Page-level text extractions

• • • • •

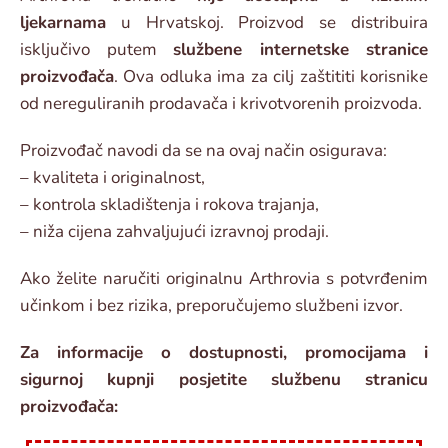
ljekarnama
u Hrvatskoj. Proizvod se distribuira
isključivo putem
službene internetske stranice
proizvođača
. Ova odluka ima za cilj zaštititi korisnike
od nereguliranih prodavača i krivotvorenih proizvoda.
Proizvođač navodi da se na ovaj način osigurava:
– kvaliteta i originalnost,
– kontrola skladištenja i rokova trajanja,
– niža cijena zahvaljujući izravnoj prodaji.
Ako želite naručiti originalnu Arthrovia s potvrđenim
učinkom i bez rizika, preporučujemo službeni izvor.
Za informacije o dostupnosti, promocijama i
sigurnoj kupnji posjetite službenu stranicu
proizvođača:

• • • • •

### Activity
Could you format the lines from the start of the records through the line containing "kontrola skladištenja i" as a numbered list, skipping blank lines and leaving the pictures out?

### Task response
1. ljekarnama
2. u Hrvatskoj. Proizvod se distribuira
3. isključivo putem
4. službene internetske stranice
5. proizvođača
6. . Ova odluka ima za cilj zaštititi korisnike
7. od nereguliranih prodavača i krivotvorenih proizvoda.
8. Proizvođač navodi da se na ovaj način osigurava:
9. – kvaliteta i originalnost,
10. – kontrola skladištenja i rokova trajanja,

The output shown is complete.